What lines in the records below include the word "Mundo"? Return each one.

(Stored data)
━━━━━━━━━━
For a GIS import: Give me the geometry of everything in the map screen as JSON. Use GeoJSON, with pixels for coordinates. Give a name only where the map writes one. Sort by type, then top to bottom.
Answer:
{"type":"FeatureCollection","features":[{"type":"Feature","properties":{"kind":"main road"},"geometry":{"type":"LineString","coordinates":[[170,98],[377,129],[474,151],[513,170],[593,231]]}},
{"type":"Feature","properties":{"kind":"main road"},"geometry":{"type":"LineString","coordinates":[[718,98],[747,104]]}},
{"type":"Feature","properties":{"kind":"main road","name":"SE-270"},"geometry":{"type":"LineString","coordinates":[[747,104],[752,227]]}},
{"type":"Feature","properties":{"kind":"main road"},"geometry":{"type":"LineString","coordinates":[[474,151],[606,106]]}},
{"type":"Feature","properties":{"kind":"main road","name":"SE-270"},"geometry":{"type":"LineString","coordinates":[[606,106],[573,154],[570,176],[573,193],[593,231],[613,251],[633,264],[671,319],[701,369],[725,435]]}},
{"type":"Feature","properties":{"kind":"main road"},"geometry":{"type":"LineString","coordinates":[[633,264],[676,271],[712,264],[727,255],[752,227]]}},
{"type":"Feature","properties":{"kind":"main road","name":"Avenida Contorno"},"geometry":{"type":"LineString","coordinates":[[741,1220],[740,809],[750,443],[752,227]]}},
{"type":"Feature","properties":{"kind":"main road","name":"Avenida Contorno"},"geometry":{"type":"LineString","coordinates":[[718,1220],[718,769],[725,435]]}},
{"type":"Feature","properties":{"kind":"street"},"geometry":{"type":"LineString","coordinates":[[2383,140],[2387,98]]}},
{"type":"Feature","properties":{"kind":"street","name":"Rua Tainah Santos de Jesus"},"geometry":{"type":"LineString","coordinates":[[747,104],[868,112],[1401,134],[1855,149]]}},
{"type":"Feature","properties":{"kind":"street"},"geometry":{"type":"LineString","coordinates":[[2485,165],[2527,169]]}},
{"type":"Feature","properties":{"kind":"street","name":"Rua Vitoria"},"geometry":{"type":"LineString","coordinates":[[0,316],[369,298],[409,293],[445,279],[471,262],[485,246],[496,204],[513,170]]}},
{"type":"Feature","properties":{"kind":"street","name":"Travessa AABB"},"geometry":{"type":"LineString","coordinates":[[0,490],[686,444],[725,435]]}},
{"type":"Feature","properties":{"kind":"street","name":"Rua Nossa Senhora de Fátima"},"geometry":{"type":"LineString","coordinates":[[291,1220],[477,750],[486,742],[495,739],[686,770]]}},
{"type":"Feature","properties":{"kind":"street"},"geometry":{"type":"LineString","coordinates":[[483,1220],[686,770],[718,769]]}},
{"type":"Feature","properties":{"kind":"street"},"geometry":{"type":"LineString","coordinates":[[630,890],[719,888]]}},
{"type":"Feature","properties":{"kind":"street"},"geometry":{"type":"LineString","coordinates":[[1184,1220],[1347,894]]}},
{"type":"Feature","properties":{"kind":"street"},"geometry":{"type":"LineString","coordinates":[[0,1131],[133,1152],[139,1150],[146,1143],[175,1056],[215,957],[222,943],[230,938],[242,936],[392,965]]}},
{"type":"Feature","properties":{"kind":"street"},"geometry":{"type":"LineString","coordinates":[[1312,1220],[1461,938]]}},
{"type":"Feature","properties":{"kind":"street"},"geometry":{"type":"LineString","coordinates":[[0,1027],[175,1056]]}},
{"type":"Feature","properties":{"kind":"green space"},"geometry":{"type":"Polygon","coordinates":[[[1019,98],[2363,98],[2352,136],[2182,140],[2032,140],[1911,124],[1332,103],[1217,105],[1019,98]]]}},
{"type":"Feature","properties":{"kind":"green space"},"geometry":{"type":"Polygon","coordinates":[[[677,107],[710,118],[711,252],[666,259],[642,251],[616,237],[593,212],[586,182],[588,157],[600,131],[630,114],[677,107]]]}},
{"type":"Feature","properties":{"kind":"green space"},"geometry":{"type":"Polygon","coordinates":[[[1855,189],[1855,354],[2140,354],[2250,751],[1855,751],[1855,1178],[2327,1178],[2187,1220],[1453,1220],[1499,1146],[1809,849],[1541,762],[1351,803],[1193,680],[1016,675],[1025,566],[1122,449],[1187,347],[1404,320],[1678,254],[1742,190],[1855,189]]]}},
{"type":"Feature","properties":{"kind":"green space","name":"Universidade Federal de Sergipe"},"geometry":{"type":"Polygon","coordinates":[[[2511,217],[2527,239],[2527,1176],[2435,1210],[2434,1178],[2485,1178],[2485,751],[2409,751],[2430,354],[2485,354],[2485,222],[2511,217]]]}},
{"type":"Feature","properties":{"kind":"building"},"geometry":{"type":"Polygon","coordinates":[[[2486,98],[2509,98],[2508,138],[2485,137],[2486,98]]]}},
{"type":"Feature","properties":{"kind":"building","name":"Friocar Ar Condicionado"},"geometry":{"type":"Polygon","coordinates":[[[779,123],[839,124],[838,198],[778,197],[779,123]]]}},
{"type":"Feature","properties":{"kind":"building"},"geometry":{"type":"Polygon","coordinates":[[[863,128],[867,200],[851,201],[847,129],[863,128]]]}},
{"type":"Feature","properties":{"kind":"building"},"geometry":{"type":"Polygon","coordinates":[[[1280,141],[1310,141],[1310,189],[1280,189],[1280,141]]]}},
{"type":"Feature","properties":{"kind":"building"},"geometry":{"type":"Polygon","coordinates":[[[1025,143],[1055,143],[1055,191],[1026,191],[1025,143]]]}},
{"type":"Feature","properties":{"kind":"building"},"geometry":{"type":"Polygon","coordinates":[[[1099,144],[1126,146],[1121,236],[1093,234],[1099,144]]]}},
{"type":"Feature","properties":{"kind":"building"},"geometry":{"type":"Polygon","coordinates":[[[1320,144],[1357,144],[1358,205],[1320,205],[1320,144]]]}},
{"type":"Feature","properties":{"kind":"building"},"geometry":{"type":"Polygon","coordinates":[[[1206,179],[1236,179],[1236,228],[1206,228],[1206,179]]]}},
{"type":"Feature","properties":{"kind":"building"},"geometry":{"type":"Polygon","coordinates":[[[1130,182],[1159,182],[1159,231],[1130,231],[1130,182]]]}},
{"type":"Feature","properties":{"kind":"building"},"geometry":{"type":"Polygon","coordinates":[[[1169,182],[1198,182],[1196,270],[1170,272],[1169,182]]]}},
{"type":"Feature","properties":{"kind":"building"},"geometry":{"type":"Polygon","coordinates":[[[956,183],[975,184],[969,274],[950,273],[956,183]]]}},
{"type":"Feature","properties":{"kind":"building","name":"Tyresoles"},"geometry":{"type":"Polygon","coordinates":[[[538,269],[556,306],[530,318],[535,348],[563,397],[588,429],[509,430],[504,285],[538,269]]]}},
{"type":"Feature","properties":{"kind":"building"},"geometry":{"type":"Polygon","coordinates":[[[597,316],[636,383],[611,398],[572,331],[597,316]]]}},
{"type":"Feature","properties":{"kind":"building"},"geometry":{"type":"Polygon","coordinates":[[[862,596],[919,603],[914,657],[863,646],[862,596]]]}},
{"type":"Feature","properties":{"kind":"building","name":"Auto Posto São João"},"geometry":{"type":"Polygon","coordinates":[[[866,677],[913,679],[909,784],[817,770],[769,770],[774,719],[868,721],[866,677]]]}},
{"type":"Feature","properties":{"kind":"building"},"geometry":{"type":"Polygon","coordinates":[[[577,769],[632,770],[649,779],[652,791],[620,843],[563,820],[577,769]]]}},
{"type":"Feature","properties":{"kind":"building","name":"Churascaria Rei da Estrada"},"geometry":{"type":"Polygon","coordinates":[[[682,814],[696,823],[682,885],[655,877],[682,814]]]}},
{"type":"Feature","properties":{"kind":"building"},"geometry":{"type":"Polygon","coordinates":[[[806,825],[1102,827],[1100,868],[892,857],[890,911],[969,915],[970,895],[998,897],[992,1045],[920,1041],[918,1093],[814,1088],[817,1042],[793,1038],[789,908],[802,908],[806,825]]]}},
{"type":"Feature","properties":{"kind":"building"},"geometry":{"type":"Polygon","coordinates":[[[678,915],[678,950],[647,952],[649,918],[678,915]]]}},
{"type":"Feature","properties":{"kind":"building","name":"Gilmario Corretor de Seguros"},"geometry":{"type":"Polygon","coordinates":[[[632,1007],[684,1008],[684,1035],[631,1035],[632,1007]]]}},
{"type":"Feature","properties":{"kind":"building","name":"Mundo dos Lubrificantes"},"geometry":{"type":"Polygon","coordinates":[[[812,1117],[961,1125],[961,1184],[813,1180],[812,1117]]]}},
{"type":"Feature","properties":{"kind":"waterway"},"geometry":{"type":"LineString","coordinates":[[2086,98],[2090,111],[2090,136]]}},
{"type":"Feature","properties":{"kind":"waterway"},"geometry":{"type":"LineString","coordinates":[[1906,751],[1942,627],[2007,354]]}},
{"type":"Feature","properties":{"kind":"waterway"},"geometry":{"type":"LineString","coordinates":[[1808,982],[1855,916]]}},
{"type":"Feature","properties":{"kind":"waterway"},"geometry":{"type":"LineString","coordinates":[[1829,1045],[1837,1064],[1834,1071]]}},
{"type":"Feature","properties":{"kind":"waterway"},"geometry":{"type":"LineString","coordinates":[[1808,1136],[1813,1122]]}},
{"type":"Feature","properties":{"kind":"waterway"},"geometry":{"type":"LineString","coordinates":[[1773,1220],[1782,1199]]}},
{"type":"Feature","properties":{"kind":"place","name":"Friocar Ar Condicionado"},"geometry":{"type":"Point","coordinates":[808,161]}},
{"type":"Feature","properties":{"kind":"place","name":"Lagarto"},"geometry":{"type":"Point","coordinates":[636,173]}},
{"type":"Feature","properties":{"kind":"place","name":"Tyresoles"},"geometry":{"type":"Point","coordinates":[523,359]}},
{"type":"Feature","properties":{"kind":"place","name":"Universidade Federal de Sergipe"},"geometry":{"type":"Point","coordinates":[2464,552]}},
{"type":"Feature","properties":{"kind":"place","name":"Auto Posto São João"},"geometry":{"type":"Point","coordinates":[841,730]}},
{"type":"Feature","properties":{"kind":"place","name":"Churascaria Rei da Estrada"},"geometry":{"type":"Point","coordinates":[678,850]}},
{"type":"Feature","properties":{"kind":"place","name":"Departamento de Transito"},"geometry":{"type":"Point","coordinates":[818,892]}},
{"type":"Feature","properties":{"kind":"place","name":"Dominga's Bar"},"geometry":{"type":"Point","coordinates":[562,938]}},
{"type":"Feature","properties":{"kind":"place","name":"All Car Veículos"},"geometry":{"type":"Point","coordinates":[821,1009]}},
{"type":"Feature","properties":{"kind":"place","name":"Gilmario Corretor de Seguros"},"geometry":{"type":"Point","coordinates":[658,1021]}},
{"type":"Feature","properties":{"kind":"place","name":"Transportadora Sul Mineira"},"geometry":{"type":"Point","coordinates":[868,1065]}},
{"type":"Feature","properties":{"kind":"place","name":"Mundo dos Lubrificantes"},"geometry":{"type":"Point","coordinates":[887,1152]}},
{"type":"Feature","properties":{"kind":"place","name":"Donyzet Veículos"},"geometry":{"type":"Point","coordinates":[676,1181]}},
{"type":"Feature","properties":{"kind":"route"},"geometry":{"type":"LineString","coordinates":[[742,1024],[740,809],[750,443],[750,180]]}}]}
━━━━━━━━━━
Response:
{"type":"Feature","properties":{"kind":"building","name":"Mundo dos Lubrificantes"},"geometry":{"type":"Polygon","coordinates":[[[812,1117],[961,1125],[961,1184],[813,1180],[812,1117]]]}},
{"type":"Feature","properties":{"kind":"place","name":"Mundo dos Lubrificantes"},"geometry":{"type":"Point","coordinates":[887,1152]}},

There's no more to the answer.